German Taxpayers on the Hook
Zero Hedge does a good job at question 4 in his post Explaining How The Just Announced ECB Market Rescue Pledged 133% Of German GDP To Cover All Of Europe’s Bad Debt
Basically what just happened an hour ago, is that the ECB gave a green light to use the SMP program to buy Italian and Spanish bonds. The problem is that the SMP’s unsterilized purchasing capacity is de-minimis and it is merely a stopgap until the sterilized EFSF is enacted in its final form.
The question is precisely what this final form will be: will it be €1.5 or €3.5 trillion? Nobody knows yet which is why Rehn refused to answer the question twice already today.
And here is where Germans get angry, because explicitly they end up backstopping everyone in Europe!

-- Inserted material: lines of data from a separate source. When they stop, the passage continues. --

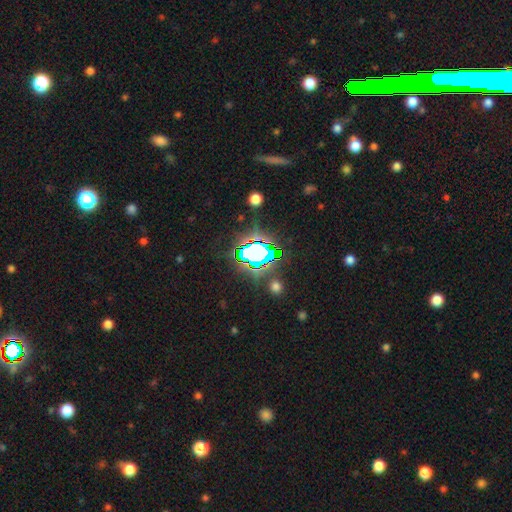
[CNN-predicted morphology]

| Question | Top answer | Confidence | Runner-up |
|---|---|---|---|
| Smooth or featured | star or artifact | 67% | smooth (21%) |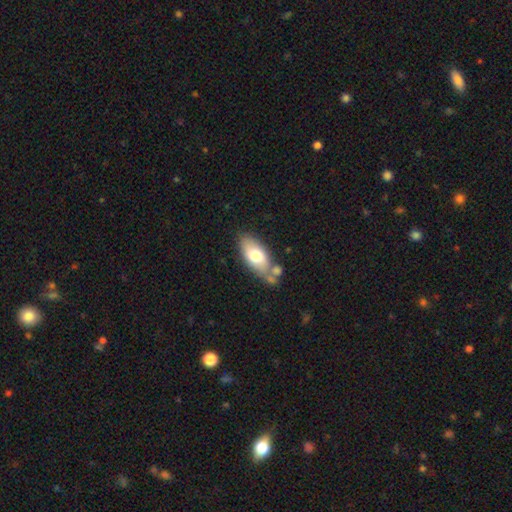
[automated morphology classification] Smooth or featured?
  - smooth: 69% *
  - featured or disk: 25%
  - star or artifact: 6%
How rounded?
  - in between: 89% *
  - cigar-shaped: 7%
  - round: 3%
Merging?
  - none: 55% *
  - merger: 20%
  - minor disturbance: 19%
  - major disturbance: 6%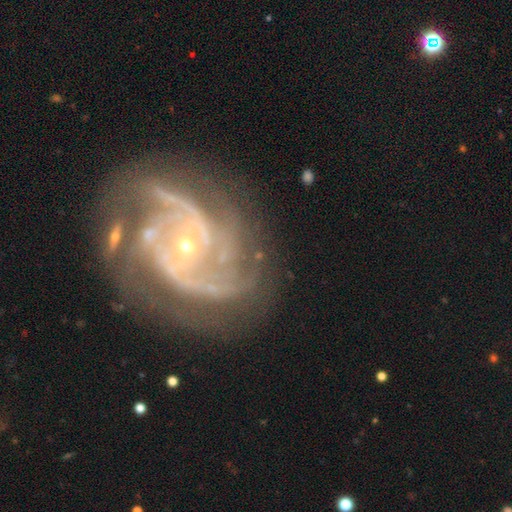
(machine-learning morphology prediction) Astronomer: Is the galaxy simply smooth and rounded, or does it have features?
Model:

And the cost to them becomes 133% of their entire economy in a worst case scenario, which of course in this centrally planned world, is now guaranteed.
So the ball is now basically in Germany’s court.
Ball in Germany’s Court
Without saying so explicitly, ZeroHedge just asked the question I asked yesterday: “Does Germany accept the monetization of foreign bonds at German taxpayer expense or does Germany leave the Euro?”